I am writing JUnit unit tests for my classes.

Is it better to have a separate class for each method, or have just one test class for every actual class?

7 Answers 7


How your tests are organized is rather unimportant compared to the importance of having them at all.

The most important thing for a good test suite is that it covers all of the functionality; that ensures that whenever a regression defect is introduced, you'll notice right away. Whether to write one test for each method, one test for each input value combination of a method, or even one test for each possible code path within that method is less important. Whether to organize these tests into few or many test classes is even less important: a test suite should always succeed in full, so it doesn't matter whether it fails one of three or two out of seventeen tests - both are wrong and must be fixed.

Of course, test code is also code, so it should follow the normal best practices for being maintainable, modular, etc. But that must be decided by how well-maintainable the test suite itself is, not by how the test classes relate to the classes they test. Both of the policies you mention can help you remember where to find things if you follow them consistently, but for that the consistency is more important than the choice of policy.


To your specific question, the JUnit convention, is to have a 1:1 correspondence between your application classes (Foo1.java, Foo2.java) and JUnit test classes (Foo1Test.java, Foo2Test.java).

That said, I agree wholeheartedly with Kilian's highlighting of the importance of the spirit/goals of unit testing over any organizational schemes that might be used. Pick some conventions and stick with them most of the time, while guardedly allowing exceptions to your conventions, when they're warranted.


Is it better to have a separate class for each method, or have just one test class for every actual class?

If you have the need to write separate test classes for methods of one class, then you have the wrong design. Methods should be small, easy to read, easy to test and easy to change. The tests could be a bit longer than the original code due to making up testdata, mocking etc., but should not be significantly longer. If they are, your class under test is too complex and does for sure more than one thing (single responsibility principle): Work on your design.


I think it's right that each class has its test class. The idea is to centralize all unit tests related to the target class in a single test class. Then, for example, MyClass.java will have its test class called MyClassTest.java.


I think both "one test class per method" and "one test class per class" are usually too extreme.

In general, you want to have one check per test method/unit test. For instance, these could be multiple assertions to check that a list.isEmpty = true and list.Length = 0, so one test method/unit test per behavior.

This makes it easy to come up with a test method name that describes the behavior. You want to group test methods in a test class, so when you read the test classname.test method, it makes sense. Usually, those have some shared setup code that is then easy to put in the test setup/fixture. Depending on the class under test, this can be one test class for the whole class, and it can also be one test class for one method. But usually, it will be somewhere in between.

As with normal code, you want to have the tests as readable as possible. What helps for me is following the BDD given-when-then or arrange-act-assert style of organizing the test code. A test class could have that given, it's setup. Then, every test method in that class uses that given (or part of it) and has one when and one then.

Think also of the unit tests as documentation on how to use functionality of the class under test.
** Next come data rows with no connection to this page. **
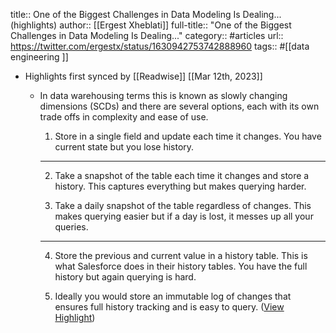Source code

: title:: One of the Biggest Challenges in Data Modeling Is Dealing... (highlights)
author:: [[Ergest Xheblati]]
full-title:: "One of the Biggest Challenges in Data Modeling Is Dealing..."
category:: #articles
url:: https://twitter.com/ergestx/status/1630942753742888960
tags:: #[[data engineering ]]

- Highlights first synced by [[Readwise]] [[Mar 12th, 2023]]
	- In data warehousing terms this is known as slowly changing dimensions (SCDs) and there are several options, each with its own trade offs in complexity and ease of use.
	  
	  1. Store in a single field and update each time it changes. You have current state but you lose history.
	  
	  * * *
	  
	  2. Take a snapshot of the table each time it changes and store a history. This captures everything but makes querying harder.
	  
	  3. Take a daily snapshot of the table regardless of changes. This makes querying easier but if a day is lost, it messes up all your queries.
	  
	  * * *
	  
	  4. Store the previous and current value in a history table. This is what Salesforce does in their history tables. You have the full history but again querying is hard.
	  
	  5. Ideally you would store an immutable log of changes that ensures full history tracking and is easy to query. ([View Highlight](https://read.readwise.io/read/01gv9jwz4exr9adqjky27vx6hx))
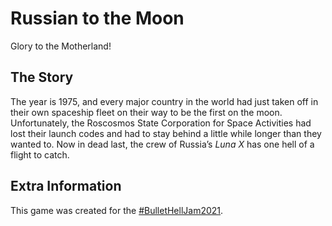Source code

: # Russian to the Moon

Glory to the Motherland!

## The Story

The year is 1975, and every major country in the world had just taken off in their own spaceship fleet on their way to be the first on the moon. Unfortunately, the Roscosmos State Corporation for Space Activities had lost their launch codes and had to stay behind a little while longer than they wanted to. Now in dead last, the crew of Russia’s *Luna X* has one hell of a flight to catch.

## Extra Information

This game was created for the [#BulletHellJam2021](https://itch.io/jam/bullet-jam-2021).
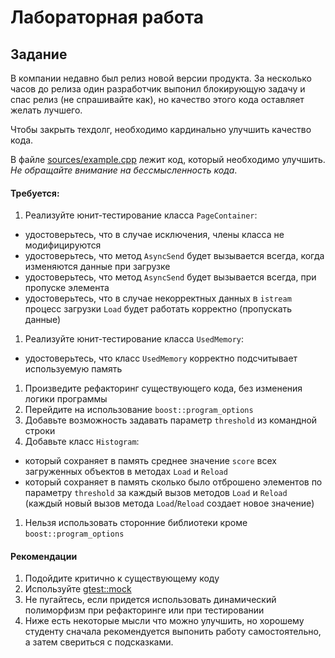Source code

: # Лабораторная работа

## Задание
В компании недавно был релиз новой версии продукта. За несколько часов до релиза один разработчик
выпонил блокирующую задачу и спас релиз (не спрашивайте как), но качество этого кода оставляет желать лучшего.

Чтобы закрыть техдолг, необходимо кардинально улучшить качество кода.

В файле [sources/example.cpp](sources/refactorer.cpp) лежит код, который необходимо улучшить.
*Не обращайте внимание на бессмысленность кода*.

#### Требуется:
1. Реализуйте юнит-тестирование класса `PageContainer`:
  * удостоверьтесь, что в случае исключения, члены класса не модифицируются
  * удостоверьтесь, что метод `AsyncSend` будет вызывается всегда, когда изменяются данные при загрузке
  * удостоверьтесь, что метод `AsyncSend` будет вызывается всегда, при пропуске элемента
  * удостоверьтесь, что в случае некорректных данных в `istream` процесс загрузки `Load` будет работать корректно (пропускать данные)
1. Реализуйте юнит-тестирование класса `UsedMemory`:
  * удостоверьтесь, что класс `UsedMemory` корректно подсчитывает используемую память
1. Произведите рефакторинг существующего кода, без изменения логики программы
1. Перейдите на использование `boost::program_options`
1. Добавьте возможность задавать параметр `threshold` из командной строки
1. Добавьте класс `Histogram`:
  * который сохраняет в память среднее значение `score` всех загруженных объектов в методах `Load` и `Reload`
  * который сохраняет в память сколько было отброшено элементов по параметру `threshold` за каждый вызов методов `Load` и `Reload` (каждый новый вызов метода `Load`/`Reload` создает новое значение)
1. Нельзя использовать сторонние библиотеки кроме `boost::program_options`


#### Рекомендации
1. Подойдите критично к существующему коду
1. Используйте [gtest::mock](https://github.com/google/googletest/blob/master/googlemock/docs/cook_book.md)
1. Не пугайтесь, если придется использовать динамический полиморфизм при рефакторинге или при тестировании
1. Ниже есть некоторые мысли что можно улучшить, но хорошему студенту сначала рекомендуется выпонить работу самостоятельно, а затем свериться с подсказками.


<br/>
<br/>
<br/>
<br/>
<br/>
<br/>
<br/>
<br/>
<br/>
<br/>
<br/>
<br/>
<br/>
<br/>
<br/>
<br/>
<br/>
<br/>
<br/>
<br/>
<br/>
<br/>
<br/>
<br/>
<br/>
<br/>
<br/>
<br/>
<br/>
<br/>
<br/>
<br/>
<br/>
<br/>
<br/>
<br/>
<br/>
<br/>
<br/>
<br/>
<br/>
<br/>
<br/>
<br/>
<br/>
<br/>
<br/>
<br/>
<br/>
<br/>
<br/>
<br/>
<br/>
<br/>
<br/>
<br/>
<br/>
<br/>
<br/>
<br/>
<br/>
<br/>
<br/>
<br/>
<br/>
<br/>
<br/>
<br/>
<br/>
<br/>
<br/>
<br/>
<br/>
<br/>
<br/>
<br/>
<br/>
<br/>
<br/>
<br/>
<br/>
<br/>
<br/>
<br/>
<br/>
<br/>
<br/>
<br/>
<br/>
<br/>
<br/>
<br/>
<br/>
<br/>
<br/>
<br/>
<br/>
<br/>
<br/>
<br/>
<br/>
<br/>
<br/>
<br/>
<br/>
<br/>
<br/>
<br/>
<br/>
<br/>
<br/>
<br/>
<br/>
<br/>
<br/>
<br/>
<br/>
<br/>
<br/>
<br/>
<br/>
<br/>
<br/>
<br/>
<br/>
<br/>
<br/>
<br/>
<br/>
<br/>
<br/>
<br/>
<br/>
<br/>
<br/>
<br/>
<br/>
<br/>
<br/>
<br/>
<br/>
<br/>
<br/>
<br/>
<br/>
<br/>
<br/>
<br/>
<br/>
<br/>
<br/>
<br/>
<br/>
<br/>
<br/>
<br/>
<br/>
<br/>
<br/>
<br/>
<br/>
<br/>
<br/>
<br/>
<br/>
<br/>
<br/>
<br/>
<br/>
<br/>
<br/>
<br/>
<br/>
<br/>
<br/>
<br/>
<br/>
<br/>
<br/>
<br/>
<br/>
<br/>
<br/>
<br/>
<br/>
<br/>
<br/>
<br/>
<br/>
<br/>
<br/>
<br/>
<br/>
<br/>
<br/>
<br/>
<br/>
<br/>
<br/>
<br/>
<br/>
<br/>
<br/>
<br/>
<br/>
<br/>
<br/>
<br/>
<br/>
<br/>
<br/>
<br/>
<br/>
<br/>
<br/>
<br/>
<br/>
<br/>
<br/>
<br/>
<br/>
<br/>
<br/>
<br/>
<br/>
<br/>
<br/>
<br/>
<br/>
<br/>
<br/>
<br/>
<br/>
<br/>
<br/>
<br/>
<br/>
<br/>
<br/>
<br/>
<br/>
<br/>
<br/>
<br/>
<br/>
<br/>
<br/>

#### Что можно улучшить
Список может быть не полным! Скорее всего вам придет в голову лучшие решения, чем ниже приведенные.

* Класс `Log` сделайте через синглтон
* Используйте шаблон "Наблюдатель":
  * `PageContainer` - уведовляет о событиях: `OnDataLoaded`, `OnRawDataLoaded`, `OnSkipped`
  * Классы `UsedMemory`, `StatSender` - наблюдателями
* метод `AsyncSend` стоит сделать виртуальным, чтобы проверить что он вызывается в нужных местах
* Класс `Histogram` так же следует реализовать как наблюдателя класса `PageContainer`
* проверьте в юнит-тестировании случаи когда `istream` закрыт на чтение, когда пустые данные, когда не поддерживаемые данные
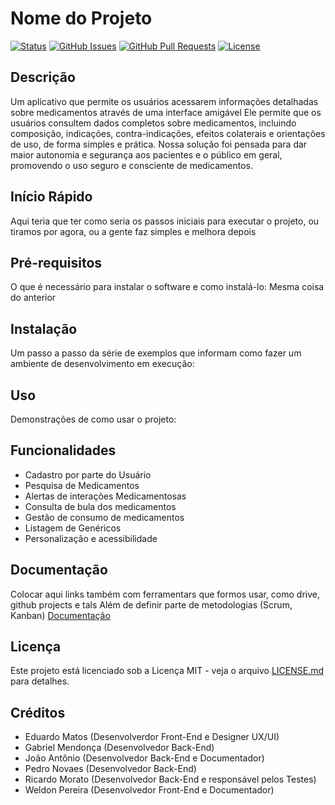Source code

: # Nome do Projeto

[![Status](https://img.shields.io/badge/status-active-success.svg)]()
[![GitHub Issues](https://img.shields.io/github/issues/IF977/if977-project-standards.svg)](https://github.com/RicardoMorato/MedicApp/issues)
[![GitHub Pull Requests](https://img.shields.io/github/issues-pr/IF977/if977-project-standards.svg)](https://github.com/RicardoMorato/MedicApp/pulls)
[![License](https://img.shields.io/badge/license-MIT-blue.svg)](/LICENSE)

## Descrição
Um aplicativo que permite os usuários acessarem informações detalhadas sobre medicamentos através de uma interface amigável
Ele permite que os usuários consultem dados completos sobre medicamentos, incluindo composição, indicações, contra-indicações, efeitos colaterais e orientações de uso, de forma simples e prática.
Nossa solução foi pensada para dar maior autonomia e segurança aos pacientes e o público em geral, promovendo o uso seguro e consciente de medicamentos.

## Início Rápido

Aqui teria que ter como seria os passos iniciais para executar o projeto, ou tiramos por agora, ou a gente faz simples e melhora depois

## Pré-requisitos

O que é necessário para instalar o software e como instalá-lo: Mesma coisa do anterior

## Instalação

Um passo a passo da série de exemplos que informam como fazer um ambiente de desenvolvimento em execução:

## Uso

Demonstrações de como usar o projeto:


## Funcionalidades

- Cadastro por parte do Usuário
- Pesquisa de Medicamentos
- Alertas de interações Medicamentosas
- Consulta de bula dos medicamentos
- Gestão de consumo de medicamentos
- Listagem de Genéricos
- Personalização e acessibilidade

## Documentação
Colocar aqui links também com ferramentars que formos usar, como drive, github projects e tals
Além de definir parte de metodologias (Scrum, Kanban)
[Documentação](link-para-documentação)

## Licença

Este projeto está licenciado sob a Licença MIT - veja o arquivo [LICENSE.md](LICENSE) para detalhes.

## Créditos

- Eduardo Matos (Desenvolverdor Front-End e Designer UX/UI)
- Gabriel Mendonça (Desenvolvedor Back-End)
- João Antônio (Desenvolvedor Back-End e Documentador)
- Pedro Novaes (Desenvolvedor Back-End)
- Ricardo Morato (Desenvolvedor Back-End e responsável pelos Testes)
- Weldon Pereira (Desenvolvedor Front-End e Documentador)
With good unit tests, you can read the tests to find out how to use the functionality of the class you want to use, and what the effects will be exactly.

When something breaks and a unit test fails, you want it to be as easy as possible to understand what broke, one assertion per test helps a lot here. When there are multiple assertions in one test, only the first one fails and then the method exits, so you don't know if the other behavior tested in the following tests is also broken until you fix the thing that made the first assertion fail. With one assertion, all your other test methods still get executed and it's much faster to understand the depth of the fail.

Of course, I agree with Kilian Foth: in practice, you can be lucky to have a few unit tests for code you are working on. And any small localized test is better than no test at all, or only big integration tests that run on the build server take a lot of time and usually aren't very localized (they don't tell you fast where the error is - you'll have to work on it a little).

  • Good point: "You want to group testmethods in a testclass so when you read the testclassname.testmethod it makes sense". Commented Jan 11, 2019 at 13:02

It's good practice also to ask your colleagues whether there is documentation about how to test in your company, or what is the way they are following. If you follow their guideline, it makes your tests better readable for others.


The one-test-class-per-class is not really a meaningful rule, but an approximation (or a degenerate case) of a different rule.

Underlying rule is like this:

A test class/fixture is a way to share a specific setup/teardown combination.

An interesting class may have several interesting shared setup/teardown combinations, which would leave you with many test classes per class.

In a state machine, there is likely to be a bunch of test fixtures, one for each state potentially. It may be named for the situation ("friends" naming) such as "WhenTheSystemIsInInitialState".

It may be possible that a cluster of small, cooperating classes may be tested as "a thing" and have a single test class even though there is more than one class being tested. This is somewhat rare, but an important case to consider.

If you understand the "shared setup/teardown" then you'll see that the question isn't the right question, but it is clearly the deeper rule at work in simple cases.